In quality of art quite as much as in that of material this local influence was great. In the neighborhood of ruined pueblos which occur near mineral deposits furnishing a great variety of pigment-material, the decoration of the ceramic remains is so surprisingly and universally elaborate, beautiful, and varied as to lead the observer to regard the people who dwelt there as different from the people who had inhabited towns about the sites of which the sherds show not only meager skill and less profuse decorative variety, but almost typical dissimilarity. Yet tradition and analogy, even history in rare instances, may declare that the inhabitants of both sections were of common derivation, if not closely related and contemporaneous. Probably, at no one point in the Southwest was ceramic decoration carried to a higher degree of development than at _A´ wat u i_, yet the Oraibes, by descent the modern representatives of the _A´ wat u i ans_ are the poorest potters and painters among the Mokis. Near their pueblo the clay and other mineral deposits mentioned as abundant at _A´ wat u i_ are meager and inaccessible. Still, it may be urged that time may have introduced other than natural causes for change; this could not be said of another example pertaining to one period and a single tribe. I refer again to the Zuñis. The manufactures of Pescado probably surpass in decorative excellence all other modern Pueblo pottery, while both in their lack of variety and in delicacy of execution of their painted patterns the fictiles of Ojo Caliente are so inferior and diverse from the other Zuñi work that the future archæologist will have need to beware, or (judging alone from the ceramic remains which he finds at the two pueblos) he will attribute them at least to distinct periods, perhaps to diverse peoples.

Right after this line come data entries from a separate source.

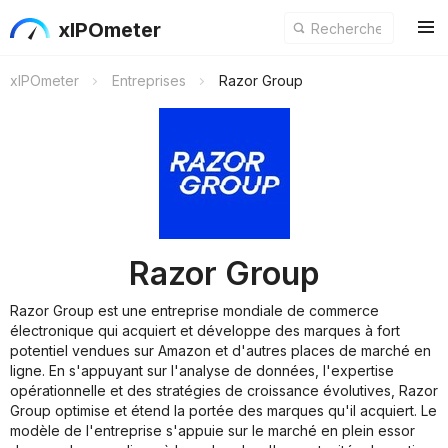
xIPOmeter
xIPOmeter
Entreprises
Razor Group
Razor Group
Razor Group est une entreprise mondiale de commerce
électronique qui acquiert et développe des marques à fort
potentiel vendues sur Amazon et d'autres places de marché en
ligne. En s'appuyant sur l'analyse de données, l'expertise
opérationnelle et des stratégies de croissance évolutives, Razor
Group optimise et étend la portée des marques qu'il acquiert. Le
modèle de l'entreprise s'appuie sur le marché en plein essor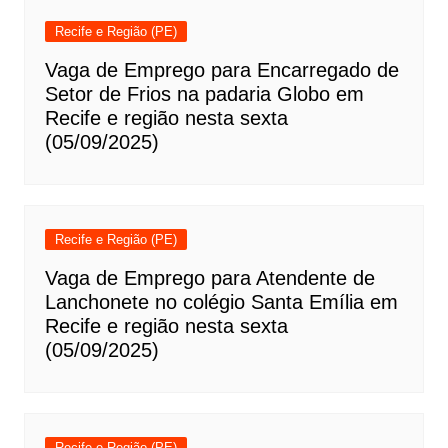
Recife e Região (PE)
Vaga de Emprego para Encarregado de
Setor de Frios na padaria Globo em
Recife e região nesta sexta
(05/09/2025)
Recife e Região (PE)
Vaga de Emprego para Atendente de
Lanchonete no colégio Santa Emília em
Recife e região nesta sexta
(05/09/2025)
Recife e Região (PE)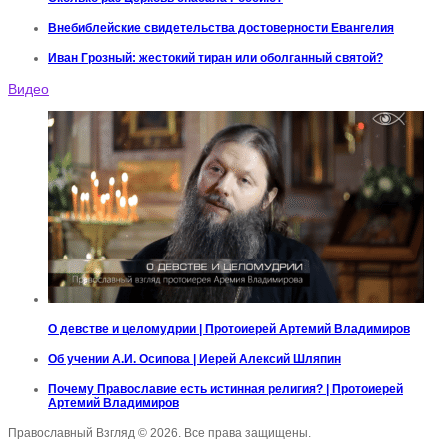
Внебиблейские свидетельства достоверности Евангелия
Иван Грозный: жестокий тиран или оболганный святой?
Видео
О девстве и целомудрии | Протоиерей Артемий Владимиров
Об учении А.И. Осипова | Иерей Алексий Шляпин
Почему Православие есть истинная религия? | Протоиерей
Артемий Владимиров
Православный Взгляд © 2026. Все права защищены.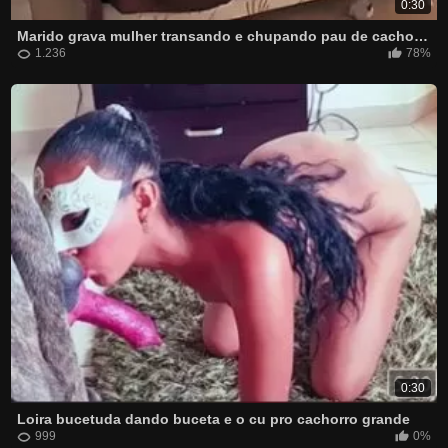
0:30
Marido grava mulher transando e chupando pau de cachorro
1.236
78%
0:30
Loira bucetuda dando buceta e o cu pro cachorro grande
999
0%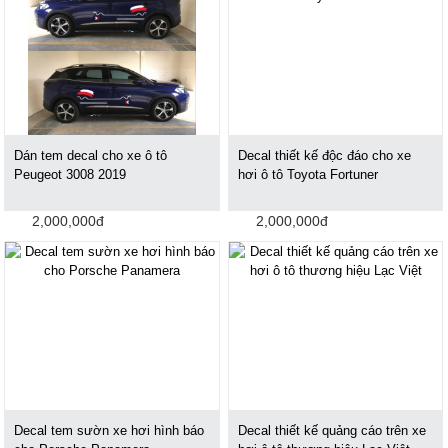
Dán tem decal cho xe ô tô
Decal thiết kế độc đáo cho xe
Peugeot 3008 2019
hơi ô tô Toyota Fortuner
2,000,000đ
2,000,000đ
Decal tem sườn xe hơi hình báo
Decal thiết kế quảng cáo trên xe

POTTERY INFLUENCED BY MATERIALS AND METHODS USED IN BURNING.

Other influences, to a less extent local, had no inconsiderable effect on primitive Pueblo pottery: materials employed and methods resorted to in burning.

Only one kind of fuel, except for a single class of vessels, is now used in pottery-firing; namely, dried cakes or slabs of sheep-dung. Anciently, several varieties, such as extremely dry sage-brush or grease-wood, piñon and other resinous woods, dung of herbivora when obtainable, charcoal, and also bituminous or cannel-coal were employed. The principal agent seems, however, to have been dead-wood or spunk, pulverized and moistened with some adhesive mixture so that flat cakes could be formed of it. I infer this not alone from Zuñi tradition, which is not ample, but from the fact that the sheep-dung now used is called, in the condition of fuel, _kú ne a_, while its name in the abstract or as sheep-dung simply is _má he_. Dry-rot wood or spunk is known as _kú me_. In the shape of flat cakes it would be termed _kú mo we_ or _kú me a_, whence I doubt not the modern word _kú ne a_ is derived.

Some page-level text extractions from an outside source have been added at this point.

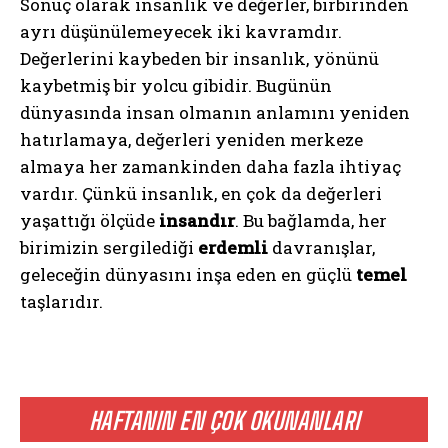
Sonuç olarak insanlık ve değerler, birbirinden
ayrı düşünülemeyecek iki kavramdır.
Değerlerini kaybeden bir insanlık, yönünü
kaybetmiş bir yolcu gibidir. Bugünün
dünyasında insan olmanın anlamını yeniden
hatırlamaya, değerleri yeniden merkeze
almaya her zamankinden daha fazla ihtiyaç
vardır. Çünkü insanlık, en çok da değerleri
yaşattığı ölçüde
insandır
. Bu bağlamda, her
birimizin sergilediği
erdemli
davranışlar,
geleceğin dünyasını inşa eden en güçlü
temel
taşlarıdır.
HAFTANIN EN ÇOK OKUNANLARI
ABONE OL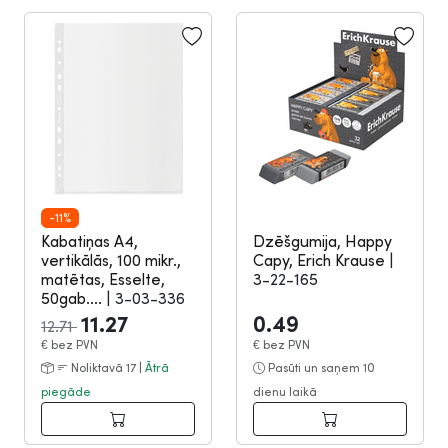
-11%
Kabatiņas A4,
Dzēšgumija, Happy
vertikālās, 100 mikr.,
Capy, Erich Krause
|
matētas, Esselte,
3-22-165
50gab....
|
3-03-336
11.27
0.49
12.71
€
bez PVN
€
bez PVN
Noliktavā 17 |
Ātrā
Pasūti un saņem 10
piegāde
dienu laikā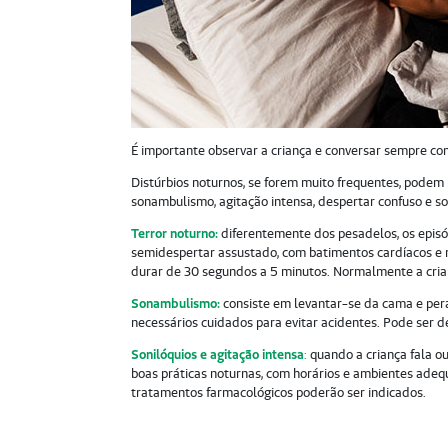
É importante observar a criança e conversar sempre c
Distúrbios noturnos, se forem muito frequentes, pode
sonambulismo, agitação intensa, despertar confuso e so
Terror noturno:
diferentemente dos pesadelos, os episód
semidespertar assustado, com batimentos cardíacos e r
durar de 30 segundos a 5 minutos. Normalmente a crian
Sonambulismo:
consiste em levantar-se da cama e per
necessários cuidados para evitar acidentes. Pode ser 
Sonilóquios e agitação intensa
:
quando a criança fala o
boas práticas noturnas, com horários e ambientes ade
tratamentos farmacológicos poderão ser indicados.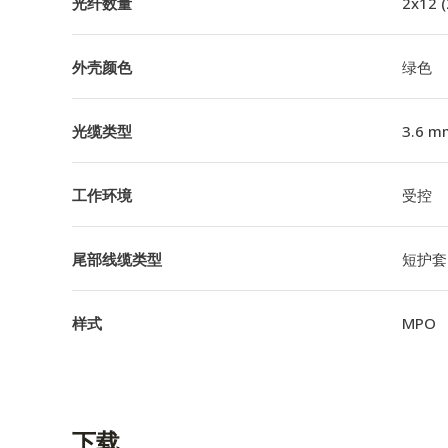
光纤数量
2x12 
外壳颜色
绿色
光缆类型
3.6 m
工作环境
受控
尾部线缆类型
短护套
样式
MPO
下载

Of methods, four were in vogue. The simplest and worst consisted in burying the vessel to be burned under hot ashes and building a fire around it, or inverting it over a bed of embers and encircling it with a blazing fire of brush-wood, as is still the practice of the Maricopas and other sedentary tribes of the Gila. The most common was building a little cone or dome of fuel over the articles to be baked and firing; the most perfect was to dig or construct under ground a little cist or kiln, line it evenly with fuel, leaving a central space for the green ware, and slowly fire the whole mass.